Task item:
An exact copy of the data below is needed; please leave out any pictures.

Dataset excerpt:
* * *
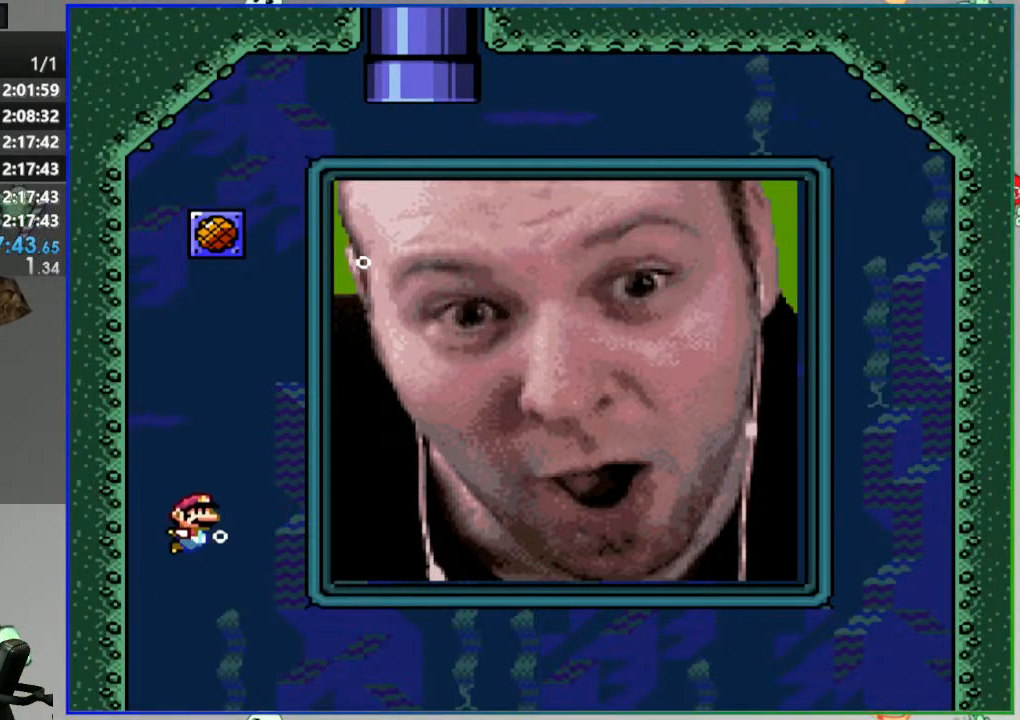
{"buttons": [], "events": [[17, "B", "up"], [83, "B", "down"], [167, "B", "up"], [183, "DPAD_RIGHT", "down"], [233, "B", "down"], [317, "B", "up"], [317, "DPAD_RIGHT", "up"], [500, "DPAD_UP", "up"]]}
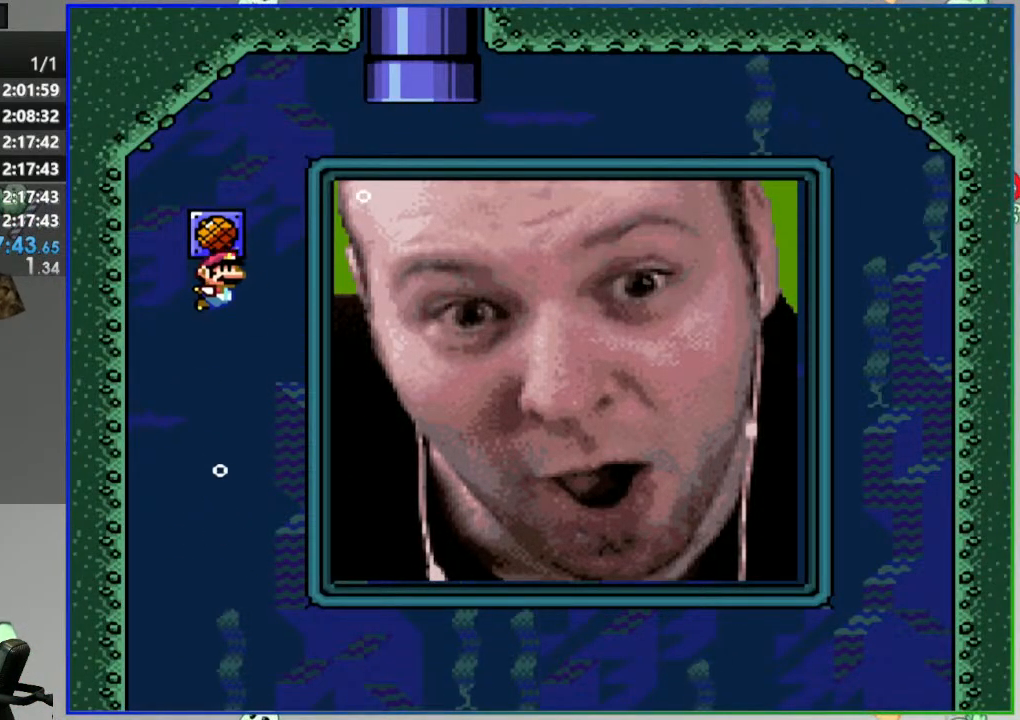
{"buttons": [], "events": []}
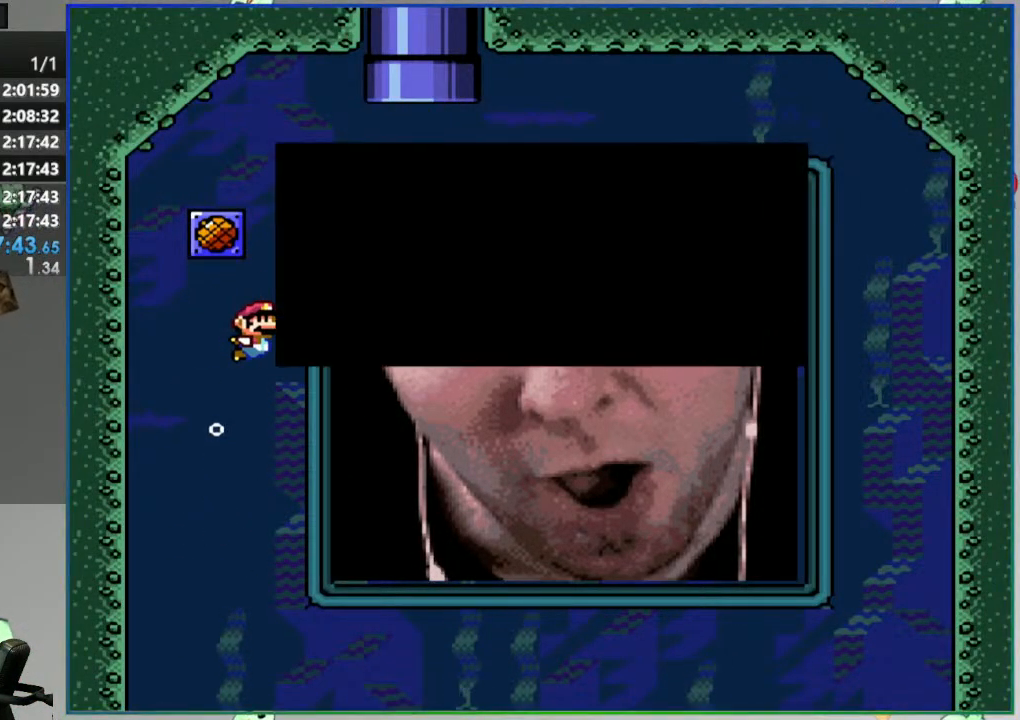
{"buttons": [], "events": []}
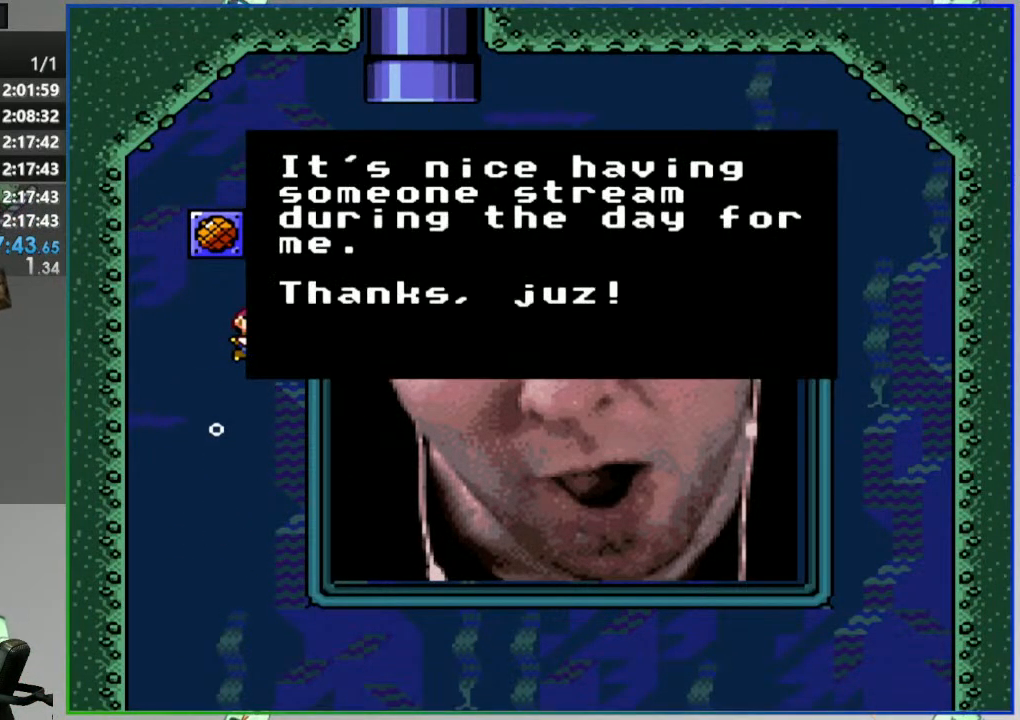
{"buttons": [], "events": []}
* * *
Exercise result:
{"buttons": [], "events": [[17, "B", "up"], [83, "B", "down"], [167, "B", "up"], [183, "DPAD_RIGHT", "down"], [233, "B", "down"], [317, "B", "up"], [317, "DPAD_RIGHT", "up"], [500, "DPAD_UP", "up"]]}
{"buttons": [], "events": []}
{"buttons": [], "events": []}
{"buttons": [], "events": []}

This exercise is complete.